Le principe de base de l’épidémiologie est simple : il s’agit de diminuer le nombre de contacts dans la société. On doit ensuite trouver le meilleur équilibre entre le risque et l’importance socioéconomique et psychologique des secteurs d’activité. Pour moi, ce qui est important, ce sont les entreprises, les commerces, le monde du travail en général, les crèches et l’enseignement obligatoire. Il n’y a pas de raison non plus que le monde de la culture soit complètement fermé. Nous devrions pouvoir trouver des solutions créatives qui permettent de maintenir un maximum d’activités tout en garantissant la sécurité des personnes. Et puis, une des meilleures mesures est d’encourager le port du masque. Le nombre de contacts permis (la bulle sociale) est aussi une bonne idée car bouger ce paramètre est beaucoup moins coûteux que de décider d’ouvrir puis de refermer une entreprise ou une école… Et il faut communiquer davantage. Les gens doivent comprendre que le port du masque permet d’éviter d’autres mesures.
Le danger n’est-il pas aussi d’être ostracisé par les pays voisins ?
La Belgique n’est pas une île. Et je suis étonné que l’on n’avertisse pas plus sur le danger qu’il y a d’avoir une telle circulation du virus à Bruxelles. C’est dangereux pour l’économie bruxelloise, pour Zaventem et même pour le statut de la Région comme capitale de l’Europe. Angela Merkel a refusé d’effectuer à Bruxelles les rencontres décidées lors de la présidence allemande.
Combien de temps peut-on soutenir les secteurs les plus sinistrés ?

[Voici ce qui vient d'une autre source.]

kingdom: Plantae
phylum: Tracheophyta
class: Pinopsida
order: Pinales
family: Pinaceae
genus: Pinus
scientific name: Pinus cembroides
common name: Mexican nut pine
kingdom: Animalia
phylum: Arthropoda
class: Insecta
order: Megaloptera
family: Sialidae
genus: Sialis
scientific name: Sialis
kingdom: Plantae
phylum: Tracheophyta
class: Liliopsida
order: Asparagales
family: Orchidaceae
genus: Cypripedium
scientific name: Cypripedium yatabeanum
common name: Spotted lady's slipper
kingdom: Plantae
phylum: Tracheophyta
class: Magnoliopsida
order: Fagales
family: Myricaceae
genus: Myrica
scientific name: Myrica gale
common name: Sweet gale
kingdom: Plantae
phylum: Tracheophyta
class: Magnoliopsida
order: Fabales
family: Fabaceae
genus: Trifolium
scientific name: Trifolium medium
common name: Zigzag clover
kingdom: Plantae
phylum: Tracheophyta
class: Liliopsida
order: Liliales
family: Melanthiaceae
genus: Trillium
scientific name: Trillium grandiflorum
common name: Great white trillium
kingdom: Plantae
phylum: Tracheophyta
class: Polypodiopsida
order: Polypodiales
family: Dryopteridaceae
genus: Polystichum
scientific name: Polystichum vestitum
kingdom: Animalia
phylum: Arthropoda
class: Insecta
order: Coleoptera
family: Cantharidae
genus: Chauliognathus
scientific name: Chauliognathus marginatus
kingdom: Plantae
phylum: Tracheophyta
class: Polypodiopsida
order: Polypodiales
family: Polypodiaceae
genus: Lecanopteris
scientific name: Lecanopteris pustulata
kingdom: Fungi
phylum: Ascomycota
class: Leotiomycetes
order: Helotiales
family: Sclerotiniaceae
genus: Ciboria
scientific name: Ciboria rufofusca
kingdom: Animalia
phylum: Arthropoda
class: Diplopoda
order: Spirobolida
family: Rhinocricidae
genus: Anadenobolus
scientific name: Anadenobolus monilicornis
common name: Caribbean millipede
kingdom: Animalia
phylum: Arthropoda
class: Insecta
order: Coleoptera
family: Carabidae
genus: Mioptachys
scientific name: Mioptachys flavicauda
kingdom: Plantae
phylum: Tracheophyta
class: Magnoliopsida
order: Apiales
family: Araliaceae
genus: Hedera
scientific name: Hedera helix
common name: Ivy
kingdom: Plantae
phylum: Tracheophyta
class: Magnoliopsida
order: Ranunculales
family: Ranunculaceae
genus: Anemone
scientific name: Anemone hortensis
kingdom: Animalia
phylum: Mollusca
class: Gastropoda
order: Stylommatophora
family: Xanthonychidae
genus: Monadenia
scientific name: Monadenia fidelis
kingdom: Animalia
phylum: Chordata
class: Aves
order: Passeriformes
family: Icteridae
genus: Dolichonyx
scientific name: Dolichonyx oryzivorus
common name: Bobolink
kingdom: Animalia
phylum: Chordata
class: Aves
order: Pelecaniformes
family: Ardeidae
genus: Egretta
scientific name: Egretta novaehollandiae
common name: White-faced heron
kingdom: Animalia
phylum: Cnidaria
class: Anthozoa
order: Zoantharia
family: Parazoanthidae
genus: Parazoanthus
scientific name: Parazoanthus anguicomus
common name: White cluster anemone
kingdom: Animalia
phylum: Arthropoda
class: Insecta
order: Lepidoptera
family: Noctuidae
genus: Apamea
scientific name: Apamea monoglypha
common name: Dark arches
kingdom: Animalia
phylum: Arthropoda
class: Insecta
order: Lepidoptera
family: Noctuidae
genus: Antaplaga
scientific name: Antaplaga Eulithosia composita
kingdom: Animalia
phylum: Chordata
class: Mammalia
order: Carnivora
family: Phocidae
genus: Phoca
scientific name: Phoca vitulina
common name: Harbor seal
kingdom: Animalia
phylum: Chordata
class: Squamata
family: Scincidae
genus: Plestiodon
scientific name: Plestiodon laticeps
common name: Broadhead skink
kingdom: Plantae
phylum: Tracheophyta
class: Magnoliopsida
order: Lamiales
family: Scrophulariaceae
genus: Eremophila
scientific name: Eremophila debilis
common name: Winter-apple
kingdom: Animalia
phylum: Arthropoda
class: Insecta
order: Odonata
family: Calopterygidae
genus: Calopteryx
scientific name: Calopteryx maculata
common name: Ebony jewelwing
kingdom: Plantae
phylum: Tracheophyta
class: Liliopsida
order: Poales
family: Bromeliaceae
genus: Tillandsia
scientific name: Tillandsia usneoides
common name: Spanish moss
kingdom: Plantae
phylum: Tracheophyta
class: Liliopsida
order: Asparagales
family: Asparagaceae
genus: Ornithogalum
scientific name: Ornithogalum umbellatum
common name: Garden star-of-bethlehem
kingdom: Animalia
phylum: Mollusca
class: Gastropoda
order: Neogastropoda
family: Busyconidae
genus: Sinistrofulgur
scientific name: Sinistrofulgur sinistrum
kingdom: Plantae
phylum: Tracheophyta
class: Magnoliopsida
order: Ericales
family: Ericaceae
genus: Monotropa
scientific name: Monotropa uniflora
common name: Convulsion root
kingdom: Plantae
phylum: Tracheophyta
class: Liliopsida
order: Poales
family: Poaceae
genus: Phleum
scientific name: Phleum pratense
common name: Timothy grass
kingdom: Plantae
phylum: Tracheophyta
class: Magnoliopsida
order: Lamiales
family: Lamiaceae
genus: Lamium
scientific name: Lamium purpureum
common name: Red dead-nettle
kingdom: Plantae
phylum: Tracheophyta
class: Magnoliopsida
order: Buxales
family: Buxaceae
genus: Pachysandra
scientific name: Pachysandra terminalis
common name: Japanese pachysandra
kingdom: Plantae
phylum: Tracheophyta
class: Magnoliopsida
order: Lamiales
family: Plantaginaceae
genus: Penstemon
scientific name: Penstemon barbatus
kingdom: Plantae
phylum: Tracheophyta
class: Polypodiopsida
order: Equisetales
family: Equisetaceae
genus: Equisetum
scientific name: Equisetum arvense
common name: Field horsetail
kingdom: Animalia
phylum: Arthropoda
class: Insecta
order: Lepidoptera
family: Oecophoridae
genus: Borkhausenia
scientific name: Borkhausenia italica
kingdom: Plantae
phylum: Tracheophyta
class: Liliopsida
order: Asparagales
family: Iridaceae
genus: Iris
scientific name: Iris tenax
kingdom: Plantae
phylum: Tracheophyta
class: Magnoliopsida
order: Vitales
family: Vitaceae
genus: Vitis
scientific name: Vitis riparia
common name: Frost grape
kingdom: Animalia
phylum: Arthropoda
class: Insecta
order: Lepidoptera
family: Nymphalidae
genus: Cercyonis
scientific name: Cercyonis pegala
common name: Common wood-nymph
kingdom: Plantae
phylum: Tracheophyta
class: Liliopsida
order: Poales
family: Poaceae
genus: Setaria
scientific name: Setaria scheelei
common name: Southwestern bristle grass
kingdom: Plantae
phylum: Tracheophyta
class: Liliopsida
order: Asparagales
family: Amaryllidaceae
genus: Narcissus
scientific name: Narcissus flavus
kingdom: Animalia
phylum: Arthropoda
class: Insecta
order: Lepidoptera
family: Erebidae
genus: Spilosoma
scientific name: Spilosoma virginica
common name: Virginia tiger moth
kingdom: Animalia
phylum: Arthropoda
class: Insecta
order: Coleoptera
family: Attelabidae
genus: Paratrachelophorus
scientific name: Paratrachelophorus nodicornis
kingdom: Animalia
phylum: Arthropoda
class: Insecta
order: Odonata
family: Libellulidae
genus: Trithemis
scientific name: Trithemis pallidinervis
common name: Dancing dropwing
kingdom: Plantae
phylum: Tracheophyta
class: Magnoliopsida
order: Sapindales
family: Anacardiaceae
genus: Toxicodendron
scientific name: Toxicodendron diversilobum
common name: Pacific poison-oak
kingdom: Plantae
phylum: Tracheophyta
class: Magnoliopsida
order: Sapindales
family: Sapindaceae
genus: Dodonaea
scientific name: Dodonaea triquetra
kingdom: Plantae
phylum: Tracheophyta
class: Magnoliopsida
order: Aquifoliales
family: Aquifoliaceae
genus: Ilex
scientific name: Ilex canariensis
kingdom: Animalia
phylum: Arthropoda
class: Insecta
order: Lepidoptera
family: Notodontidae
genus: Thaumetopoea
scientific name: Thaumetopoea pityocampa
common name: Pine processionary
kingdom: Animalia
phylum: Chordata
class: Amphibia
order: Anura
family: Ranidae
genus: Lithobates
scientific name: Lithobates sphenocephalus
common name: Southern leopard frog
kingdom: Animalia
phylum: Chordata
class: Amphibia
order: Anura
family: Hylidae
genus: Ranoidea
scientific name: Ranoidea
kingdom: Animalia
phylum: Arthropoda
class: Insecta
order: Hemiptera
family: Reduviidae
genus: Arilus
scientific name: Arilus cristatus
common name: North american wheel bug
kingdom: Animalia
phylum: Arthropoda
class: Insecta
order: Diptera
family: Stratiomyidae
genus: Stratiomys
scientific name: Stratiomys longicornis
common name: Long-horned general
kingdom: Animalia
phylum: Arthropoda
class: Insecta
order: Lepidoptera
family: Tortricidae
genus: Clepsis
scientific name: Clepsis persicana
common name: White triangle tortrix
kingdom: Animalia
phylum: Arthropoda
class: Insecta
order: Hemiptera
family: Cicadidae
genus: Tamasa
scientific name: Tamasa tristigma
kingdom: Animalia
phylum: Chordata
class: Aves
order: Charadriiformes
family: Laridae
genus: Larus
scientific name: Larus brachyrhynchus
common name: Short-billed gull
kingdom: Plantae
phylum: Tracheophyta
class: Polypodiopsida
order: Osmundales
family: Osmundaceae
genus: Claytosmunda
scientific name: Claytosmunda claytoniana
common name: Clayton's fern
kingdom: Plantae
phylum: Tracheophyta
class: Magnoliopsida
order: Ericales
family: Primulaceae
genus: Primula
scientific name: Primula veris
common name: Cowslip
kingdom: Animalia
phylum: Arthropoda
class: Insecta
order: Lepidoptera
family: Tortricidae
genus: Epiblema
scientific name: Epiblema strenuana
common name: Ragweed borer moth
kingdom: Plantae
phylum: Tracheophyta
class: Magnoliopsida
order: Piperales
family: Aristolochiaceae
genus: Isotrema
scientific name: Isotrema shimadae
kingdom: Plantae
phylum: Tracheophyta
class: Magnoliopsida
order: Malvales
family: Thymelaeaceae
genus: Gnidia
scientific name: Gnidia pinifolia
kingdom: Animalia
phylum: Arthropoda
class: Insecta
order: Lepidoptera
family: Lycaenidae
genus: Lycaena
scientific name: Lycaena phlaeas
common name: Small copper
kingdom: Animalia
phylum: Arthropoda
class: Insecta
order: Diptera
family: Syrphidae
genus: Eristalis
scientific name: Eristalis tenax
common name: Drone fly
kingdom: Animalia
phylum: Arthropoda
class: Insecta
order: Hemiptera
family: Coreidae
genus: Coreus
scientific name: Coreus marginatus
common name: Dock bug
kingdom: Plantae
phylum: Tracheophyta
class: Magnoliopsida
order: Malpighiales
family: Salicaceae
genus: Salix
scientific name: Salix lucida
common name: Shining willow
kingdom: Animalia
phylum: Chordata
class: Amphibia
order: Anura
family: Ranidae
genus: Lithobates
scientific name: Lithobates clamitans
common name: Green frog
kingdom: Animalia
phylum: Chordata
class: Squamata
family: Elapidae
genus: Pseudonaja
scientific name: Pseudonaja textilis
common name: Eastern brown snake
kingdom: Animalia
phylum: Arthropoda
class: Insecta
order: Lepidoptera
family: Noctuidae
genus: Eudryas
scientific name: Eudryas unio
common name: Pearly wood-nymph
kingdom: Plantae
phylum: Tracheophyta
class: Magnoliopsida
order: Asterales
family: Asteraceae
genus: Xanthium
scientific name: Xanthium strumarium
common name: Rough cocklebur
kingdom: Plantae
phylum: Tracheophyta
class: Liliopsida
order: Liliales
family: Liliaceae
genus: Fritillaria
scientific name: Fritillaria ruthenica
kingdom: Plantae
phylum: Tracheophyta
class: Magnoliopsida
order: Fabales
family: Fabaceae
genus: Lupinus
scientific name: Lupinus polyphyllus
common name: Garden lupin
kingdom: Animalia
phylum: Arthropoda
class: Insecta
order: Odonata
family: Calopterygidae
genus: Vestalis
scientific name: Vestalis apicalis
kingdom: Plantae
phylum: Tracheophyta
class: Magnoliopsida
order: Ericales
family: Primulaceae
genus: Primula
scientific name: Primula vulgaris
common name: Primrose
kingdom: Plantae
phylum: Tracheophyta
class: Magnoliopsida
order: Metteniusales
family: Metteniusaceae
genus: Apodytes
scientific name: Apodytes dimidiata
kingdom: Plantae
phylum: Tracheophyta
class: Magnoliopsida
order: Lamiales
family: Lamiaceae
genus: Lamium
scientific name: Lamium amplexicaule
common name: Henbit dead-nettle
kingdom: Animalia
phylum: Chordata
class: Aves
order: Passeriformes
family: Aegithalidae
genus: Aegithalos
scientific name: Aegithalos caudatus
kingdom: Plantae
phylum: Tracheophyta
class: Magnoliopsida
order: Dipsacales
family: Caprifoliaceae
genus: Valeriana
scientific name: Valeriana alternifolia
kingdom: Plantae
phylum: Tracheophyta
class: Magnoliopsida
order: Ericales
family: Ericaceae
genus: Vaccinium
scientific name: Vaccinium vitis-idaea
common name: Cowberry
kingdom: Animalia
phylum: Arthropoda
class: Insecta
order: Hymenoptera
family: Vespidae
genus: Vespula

Cette crise a montré que nous avons besoin de l’Etat et il est bien d’avoir pu protéger les travailleurs qui perdaient leur travail et les entreprises. Le chômage temporaire a montré son efficacité, mais c’est un système temporaire. Or, ce choc l’est-il ? La réponse n’est pas simple. Le virus est coriace et il existe une grande incertitude sur les traitements et les vaccins. Je crois qu’il est important d’indemniser les victimes de la crise mais je suis d’accord avec l’idée scandinave qu’il faut aider les individus plutôt que les jobs. Le secteur du tourisme bruxellois est fort impacté, mais jusqu’où faudra-t-il l’accompagner ? Car la baisse du tourisme est aussi due à des phénomènes plus structurels comme la réduction du tourisme d’affaires au profit de réunions par Skype ou par Zoom. Il faudra penser à des reconversions.
Finalement, le pays sera-t-il en mesure de supporter le coût de tout cela ?
En 2021, avec le redressement du PIB, la dette publique devrait tourner autour de 120%. C’est jouable. Mais nous devrons mettre de l’ordre une fois que le virus aura disparu. Et il est important – le gouverneur de la Banque nationale l’a dit – de modifier la structure de la dépense publique afin de réaliser davantage d’investissements. Mais pour savoir si une économie vit au-dessus de ses moyens, il faut regarder la balance courante plutôt que le déficit public. Et notre balance courante n’est que légèrement négative, moins de 2% du PIB. Certes, l’Etat s’endette massivement. Mais cette crise est aussi inégalitaire. Beaucoup de gens sont riches, ont gardé leur salaire et n’arrivent plus à consommer de la même manière, et c’est leurs enfants qui, un jour, vont profiter de cette épargne forcée. Aussi, lorsque l’on dit que l’endettement que nous créons aujourd’hui met en péril les générations futures, il faut nuancer. Que l’on taxe une partie de cette épargne forcée ne me choquerait pas.
Quel conseil donner à une entreprise en ces temps troublés ?
Etant donné que le télétravail est sans doute là pour un certain temps, j’investirais dans le développement de pratiques qui rendent le télétravail motivant. Je multiplierais, par exemple, les sessions en petits groupes, afin de faire sentir à chacun qu’il n’est pas isolé, même s’il reste chez lui.